We begin by enabling matplotlib plotting and creating a Client object to work with an IPython cluster.


In [1]:
%matplotlib inline

In [2]:
from IPython.parallel import Client

In [3]:
c = Client()
dv = c[:]
dv.block = False
dv


Out[3]:
<DirectView [0, 1, 2, 3,...]>

Simple publication

Here is a simple Python function we are going to run on the Engines. This function uses publish_data to publish a simple Python dictionary when it is run.


In [4]:
def publish_it():
    from IPython.kernel.zmq.datapub import publish_data
    publish_data(dict(a='hi'))

We run the function on the Engines using apply_async and save the returned AsyncResult object:


In [5]:
ar = dv.apply_async(publish_it)

The published data from each engine is then available under the .data attribute of the AsyncResult object.


In [6]:
ar.data


Out[6]:
[{'a': 'hi'},
 {'a': 'hi'},
 {'a': 'hi'},
 {'a': 'hi'},
 {'a': 'hi'},
 {'a': 'hi'},
 {'a': 'hi'},
 {'a': 'hi'}]

Each time publish_data is called, the .data attribute is updated with the most recently published data.

Simulation loop

In many cases, the Engines will be running a simulation loop and we will want to publish data at each time step of the simulation. To show how this works, we create a mock simulation function that iterates over a loop and publishes a NumPy array and loop variable at each time step. By inserting a call to time.sleep(1), we ensure that new data will be published every second.


In [7]:
def simulation_loop():
    from IPython.kernel.zmq.datapub import publish_data
    import time
    import numpy as np
    for i in range(10):
        publish_data(dict(a=np.random.rand(20), i=i))
        time.sleep(1)

Again, we run the simulation_loop function in parallel using apply_async and save the returned AsyncResult object.


In [8]:
ar = dv.apply_async(simulation_loop)

New data will be published by the Engines every second.

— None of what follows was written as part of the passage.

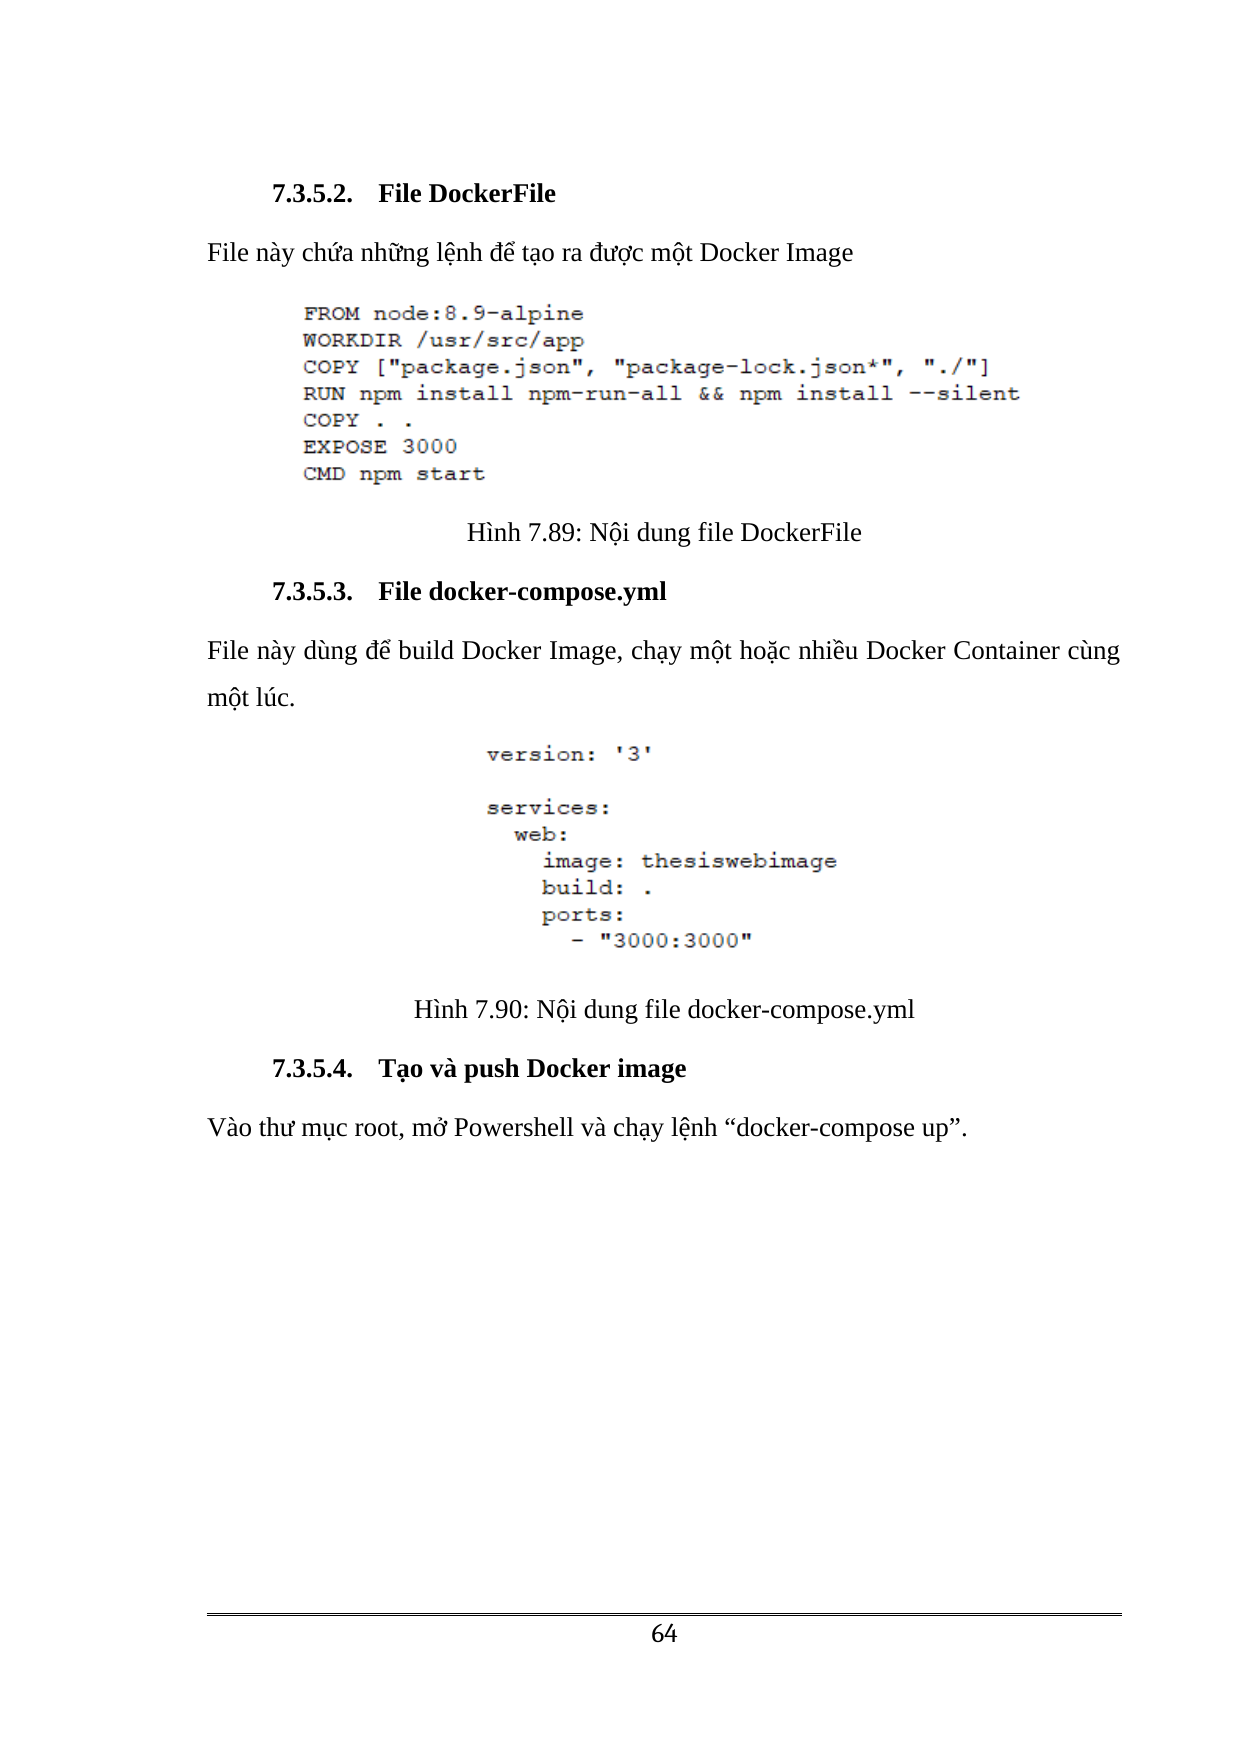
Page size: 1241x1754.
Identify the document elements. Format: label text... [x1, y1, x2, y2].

Anytime we access ar.data, we will get the most recently published data.


In [9]:
import matplotlib.pyplot as plt

In [10]:
data = ar.data
for i, d in enumerate(data):
    plt.plot(d['a'], label='engine: '+str(i))
plt.title('Data published at time step: ' + str(data[0]['i']))
plt.legend()


Out[10]:
<matplotlib.legend.Legend at 0x10c41e910>